Erik Larson

Nov 19, 2008

Clinging to Guns

I plan to purchase a Smith & Wesson Model 629 .44 Magnum revolver with a 6 inch barrel. It’s the Dirty Harry gun. Why? Something of romantic overkill, sure, but also self-defense, the much maligned concept that nonetheless persists with so many as practical and, well, human.

Classic scenario, if not over-used: when I’m travelling, my wife is in the home alone with our two children (8, 7 years old). We have a firearm, currently, in the home, which I taught her to use in the unthinkable situation where someone attempted to assault them. Now, living in the country, I can estimate (without claiming to precision), that it would take the local police force several minutes, and likely, say, upwards of ten minutes to respond to a 911 call. In that time, as I’m sure we can all imagine, so many horrors could be visited upon my wife and kids, that I’d rather not continue.

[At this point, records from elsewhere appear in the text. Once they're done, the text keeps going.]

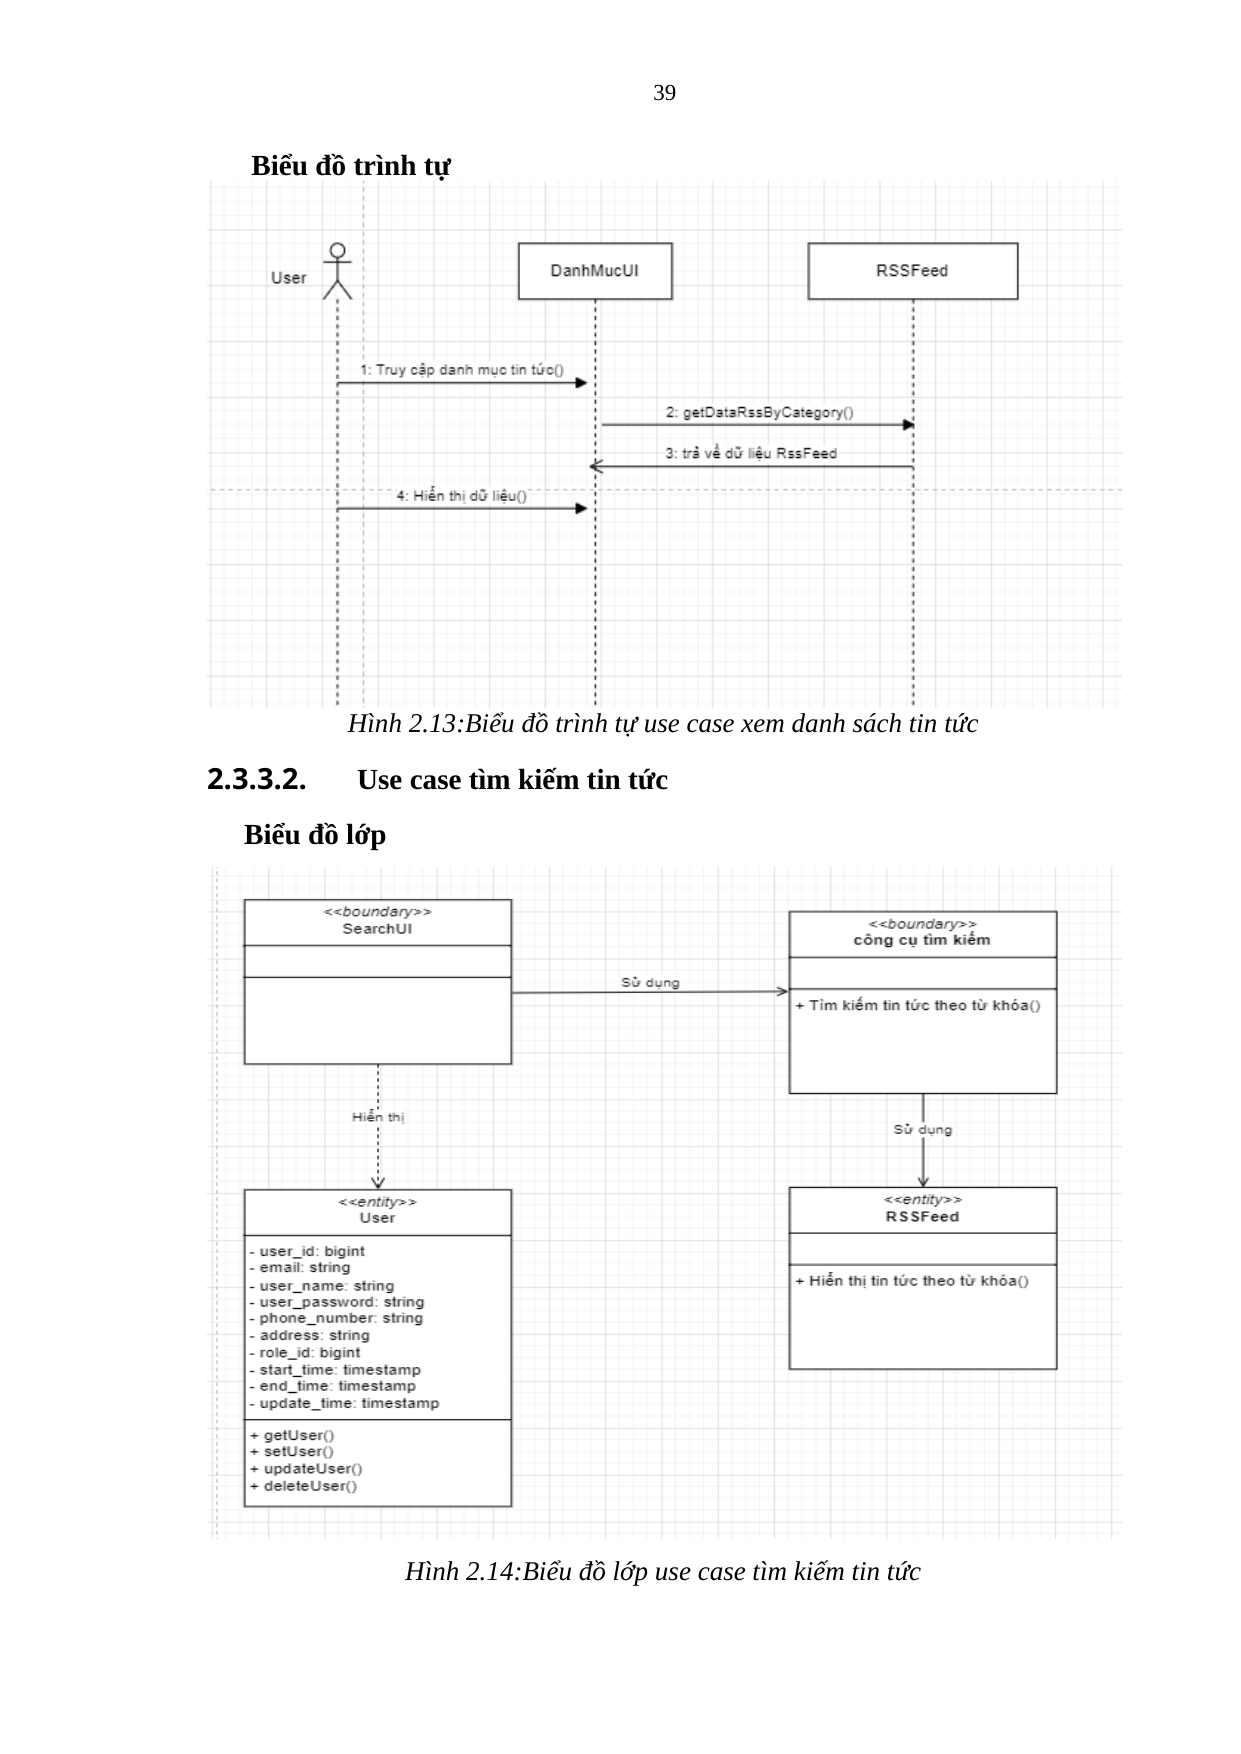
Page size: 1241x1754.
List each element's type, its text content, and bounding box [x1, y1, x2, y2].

text Biểu đồ trình tự [207, 148, 1122, 181]
text Hình 2.7:Biểu đồ trình tự use case xem danh sách tin tức [207, 708, 1122, 738]
subtitle Use case tìm kiếm tin tức [207, 758, 1122, 798]
text Biểu đồ lớp [207, 817, 1122, 867]
picture [206, 867, 1123, 1539]
picture [206, 181, 1123, 708]
text Hình 2.8:Biểu đồ lớp use case tìm kiếm tin tức [207, 1555, 1122, 1586]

It works like this: people who live in major cities, see major city problems with guns. For those of us who live in the suburbs (read: in the country), the thought of having responsible access to deadly force is not problematic but comforting. I’m sure my neighbors have firearms as well. Bully for them.

It’s difficult to see how the State could argue our comfort away; on what grounds? I, for instance, am not a felon, have handled firearms since a kid, taken gun safety courses, hunted my entire life, and on and on (same too, mostly, with my spouse). And so, the argument to deny me a firearm is…?

As to inner-city gun violence, I’m well aware. My point isn’t a blanket argument about guns but rather a question of who should get them. I’m inclined to make the law strict in this regard. Apply for your firearm. If you qualify, wait a period, receive it. I’m not opposed to this.

Shifting gears, on a purely theoretical level, it’s incomprehensible to me that somehow our relationship with the State should be such that the State controls, exclusively, the means of deadly force, and denies categorically the same to its citizens. Again, if organized law enforcement can’t be everywhere , all the time, why shouldn’t well-meaning citizens provide for their own protection? We are not, after all, children. The law provides (indeed, it’s in the Constitution, not by accident) for citizens to have access to firearms. We’re not children.

Finally (to munge many points together here), “self defense” for me includes also backpacking trips in Montana, Idaho, Washington, Wyoming, where the chances of encountering a brown or black bear are non-trivial. Self-defense. I’m not interested in testing theories about playing dead; I’d rather my kids see me return home. Hence, a large-caliber handgun.